-- Record set follows --
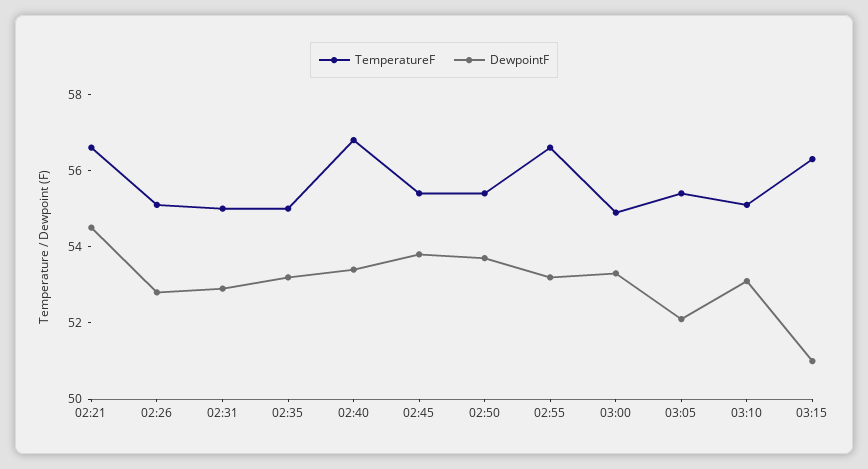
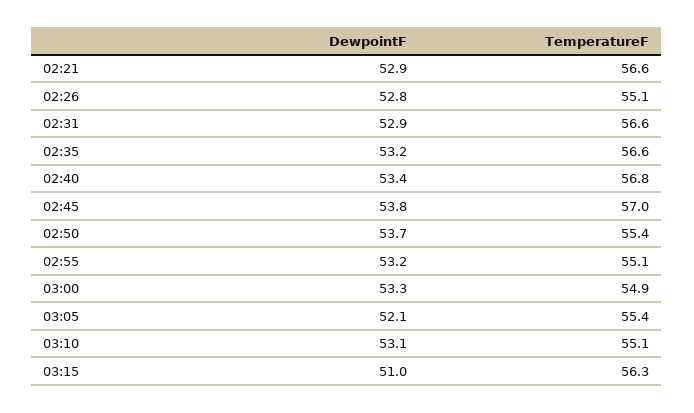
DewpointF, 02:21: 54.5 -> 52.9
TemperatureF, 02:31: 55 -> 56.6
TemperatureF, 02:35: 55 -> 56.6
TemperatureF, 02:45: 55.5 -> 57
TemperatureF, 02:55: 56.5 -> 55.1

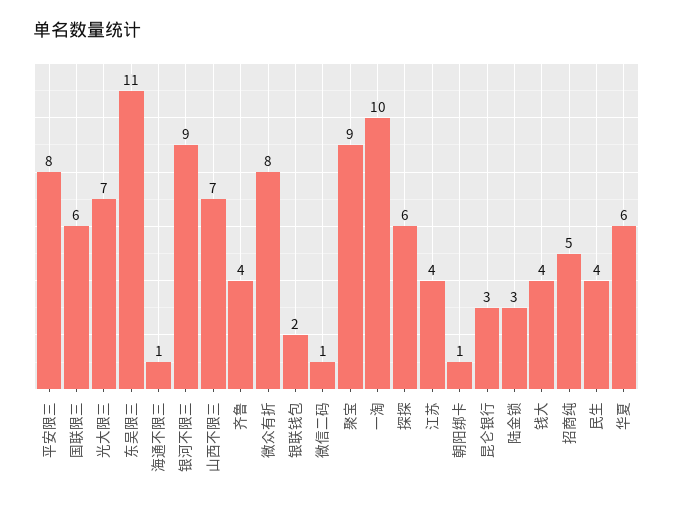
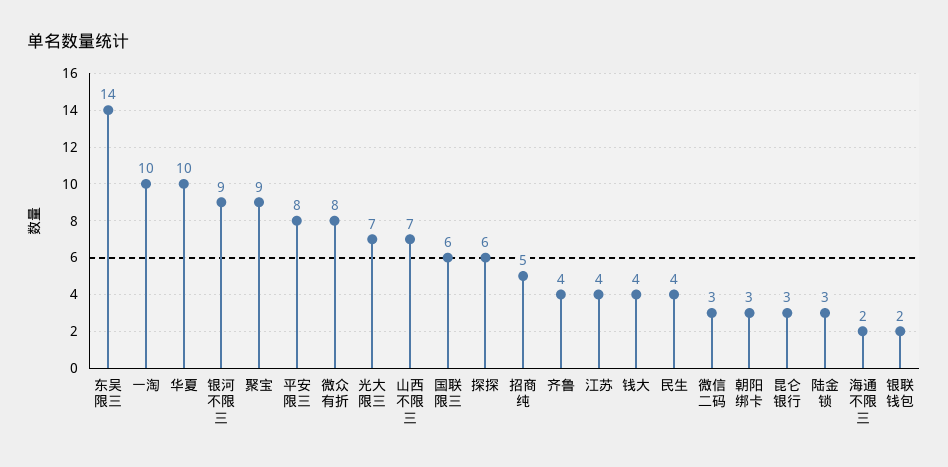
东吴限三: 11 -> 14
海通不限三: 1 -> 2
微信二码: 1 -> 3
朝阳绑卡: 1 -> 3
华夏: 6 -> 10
-- Record set concluded --
# Task instructions
Go through the material above, and wherever a line holds the word "TemperatureF", copy it.

# Answer area
TemperatureF, 02:31: 55 -> 56.6
TemperatureF, 02:35: 55 -> 56.6
TemperatureF, 02:45: 55.5 -> 57
TemperatureF, 02:55: 56.5 -> 55.1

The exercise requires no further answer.